> [Work required] Where a line of the material contains the string "Minima", copy that line.

> [Supplied data]
==================================================

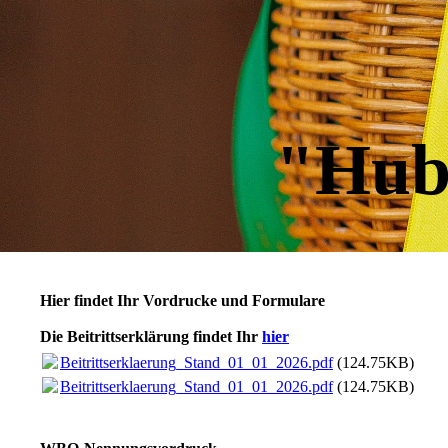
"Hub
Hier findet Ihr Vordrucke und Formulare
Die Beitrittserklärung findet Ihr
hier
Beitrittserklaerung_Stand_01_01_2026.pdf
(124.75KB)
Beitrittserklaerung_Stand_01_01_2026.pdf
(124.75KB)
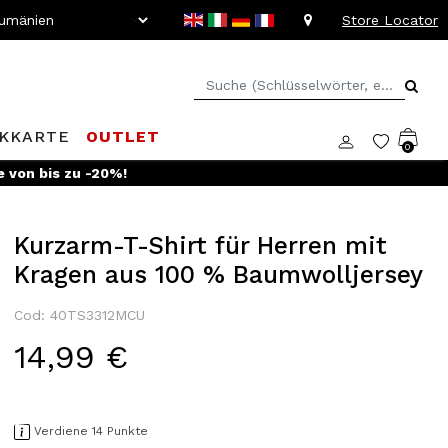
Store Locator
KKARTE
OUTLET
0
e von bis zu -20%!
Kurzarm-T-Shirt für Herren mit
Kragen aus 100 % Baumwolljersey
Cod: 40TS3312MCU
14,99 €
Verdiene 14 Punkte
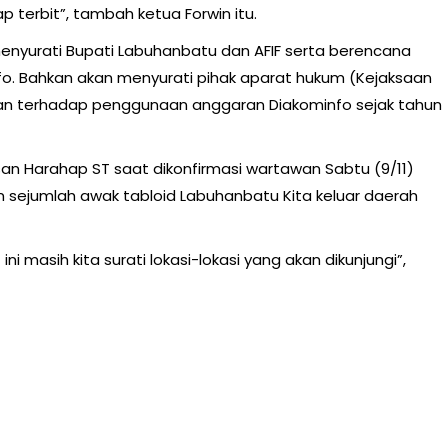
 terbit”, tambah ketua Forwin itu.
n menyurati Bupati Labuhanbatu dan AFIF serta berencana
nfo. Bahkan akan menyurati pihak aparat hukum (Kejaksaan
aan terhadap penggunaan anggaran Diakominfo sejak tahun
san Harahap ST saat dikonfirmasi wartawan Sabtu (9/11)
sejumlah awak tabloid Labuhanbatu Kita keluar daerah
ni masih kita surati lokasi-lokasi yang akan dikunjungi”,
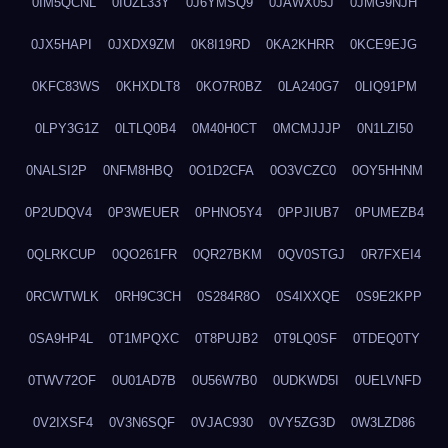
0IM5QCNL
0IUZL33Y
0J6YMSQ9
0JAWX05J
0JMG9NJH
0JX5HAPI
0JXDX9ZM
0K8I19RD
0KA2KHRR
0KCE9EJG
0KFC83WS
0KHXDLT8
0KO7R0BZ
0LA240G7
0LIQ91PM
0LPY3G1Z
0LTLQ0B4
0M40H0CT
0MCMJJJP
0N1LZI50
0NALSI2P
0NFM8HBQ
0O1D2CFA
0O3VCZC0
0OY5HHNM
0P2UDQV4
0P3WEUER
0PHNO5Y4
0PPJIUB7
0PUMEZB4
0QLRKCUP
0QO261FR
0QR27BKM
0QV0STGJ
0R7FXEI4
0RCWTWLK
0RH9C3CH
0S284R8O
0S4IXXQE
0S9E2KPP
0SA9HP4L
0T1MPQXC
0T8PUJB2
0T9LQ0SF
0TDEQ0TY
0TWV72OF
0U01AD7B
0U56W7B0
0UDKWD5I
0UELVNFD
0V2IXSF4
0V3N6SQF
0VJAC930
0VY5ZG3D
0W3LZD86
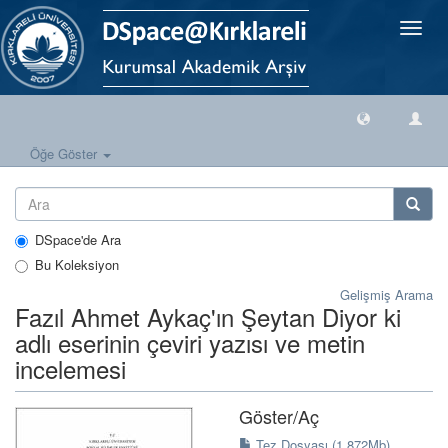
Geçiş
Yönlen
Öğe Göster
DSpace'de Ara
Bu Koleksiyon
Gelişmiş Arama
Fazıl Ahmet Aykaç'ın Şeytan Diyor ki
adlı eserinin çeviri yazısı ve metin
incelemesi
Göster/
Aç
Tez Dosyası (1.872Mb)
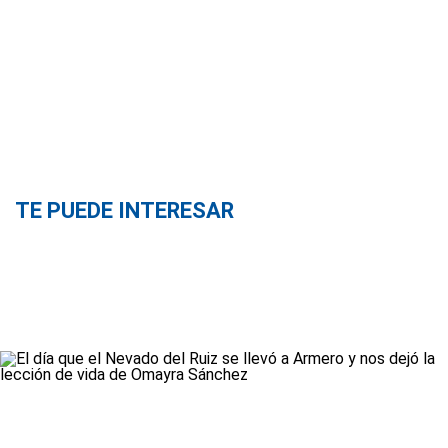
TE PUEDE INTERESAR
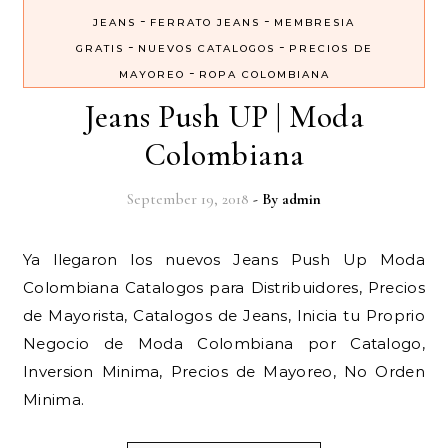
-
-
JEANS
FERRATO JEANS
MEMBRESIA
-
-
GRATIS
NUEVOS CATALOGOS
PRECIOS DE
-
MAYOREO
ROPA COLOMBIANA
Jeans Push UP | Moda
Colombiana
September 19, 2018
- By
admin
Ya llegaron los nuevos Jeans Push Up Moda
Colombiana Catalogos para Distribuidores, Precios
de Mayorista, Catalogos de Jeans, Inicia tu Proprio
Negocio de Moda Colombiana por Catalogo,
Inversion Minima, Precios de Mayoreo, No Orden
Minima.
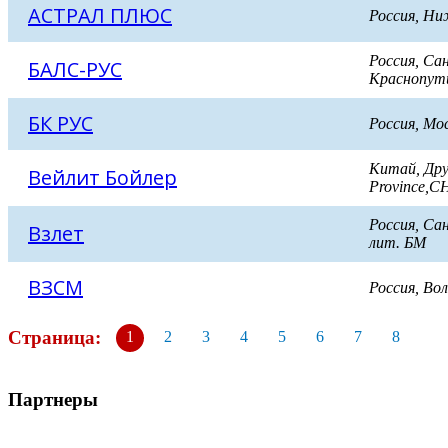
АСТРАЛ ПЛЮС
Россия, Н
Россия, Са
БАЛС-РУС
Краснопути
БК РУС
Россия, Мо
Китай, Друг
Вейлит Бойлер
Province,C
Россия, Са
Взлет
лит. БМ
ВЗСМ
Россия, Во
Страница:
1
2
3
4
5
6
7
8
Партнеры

==================================================

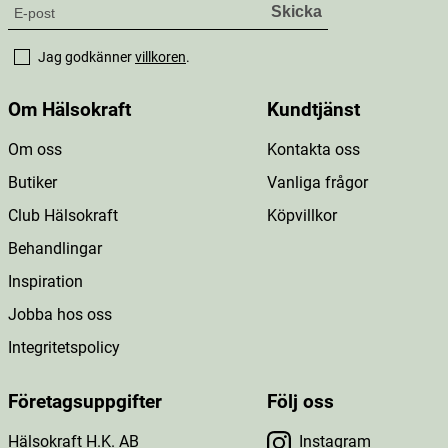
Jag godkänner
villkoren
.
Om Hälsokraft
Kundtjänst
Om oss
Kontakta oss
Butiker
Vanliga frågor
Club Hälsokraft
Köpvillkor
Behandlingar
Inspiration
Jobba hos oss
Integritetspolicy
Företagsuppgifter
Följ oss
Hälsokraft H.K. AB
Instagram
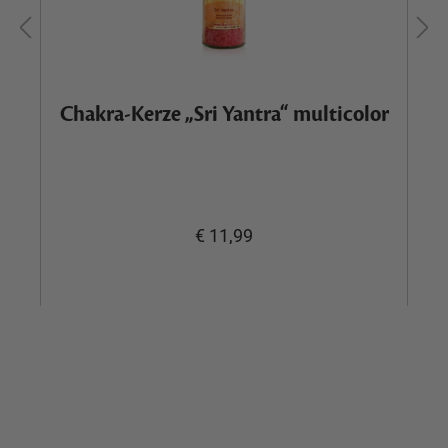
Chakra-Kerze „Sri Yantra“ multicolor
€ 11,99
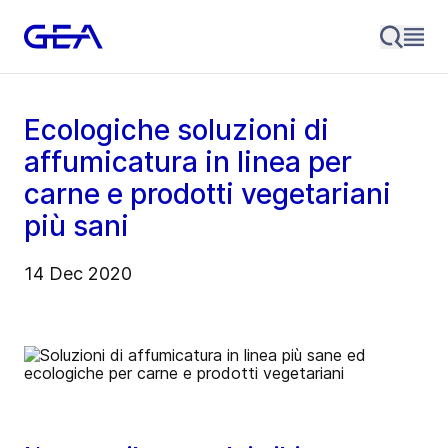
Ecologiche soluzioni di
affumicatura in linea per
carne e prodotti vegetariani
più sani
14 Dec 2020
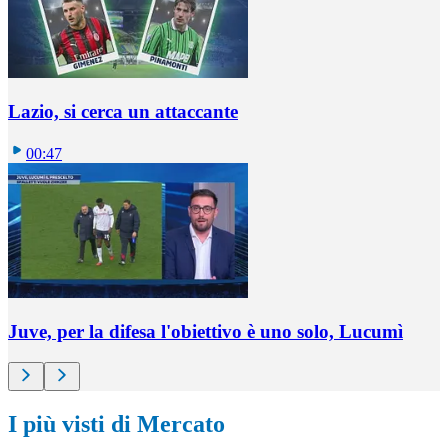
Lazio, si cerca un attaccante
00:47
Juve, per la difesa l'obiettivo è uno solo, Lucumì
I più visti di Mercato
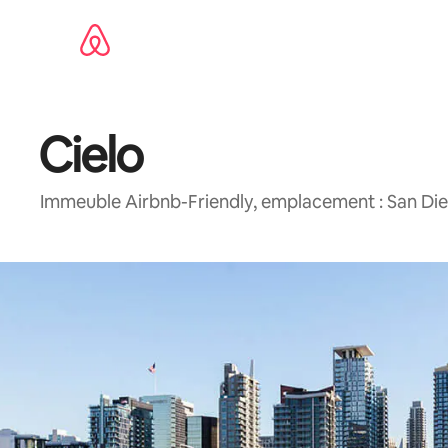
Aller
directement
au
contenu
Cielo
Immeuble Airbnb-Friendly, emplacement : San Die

==================================================

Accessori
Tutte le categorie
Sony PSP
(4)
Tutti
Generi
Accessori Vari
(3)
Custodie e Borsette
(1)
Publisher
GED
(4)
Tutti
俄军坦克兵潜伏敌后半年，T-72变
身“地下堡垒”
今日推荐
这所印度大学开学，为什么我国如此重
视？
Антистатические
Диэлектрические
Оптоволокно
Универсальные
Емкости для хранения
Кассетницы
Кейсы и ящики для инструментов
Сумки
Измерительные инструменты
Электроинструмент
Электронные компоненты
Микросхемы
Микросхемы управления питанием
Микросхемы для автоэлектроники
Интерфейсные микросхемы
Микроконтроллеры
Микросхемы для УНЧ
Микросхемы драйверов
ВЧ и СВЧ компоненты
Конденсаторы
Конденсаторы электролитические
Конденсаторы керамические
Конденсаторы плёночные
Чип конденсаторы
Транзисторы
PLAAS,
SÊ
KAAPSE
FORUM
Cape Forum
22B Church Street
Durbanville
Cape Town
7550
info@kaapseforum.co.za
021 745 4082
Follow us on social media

==================================================

> [Exercise response]
Inversion Minima, Precios de Mayoreo, No Orden
Minima.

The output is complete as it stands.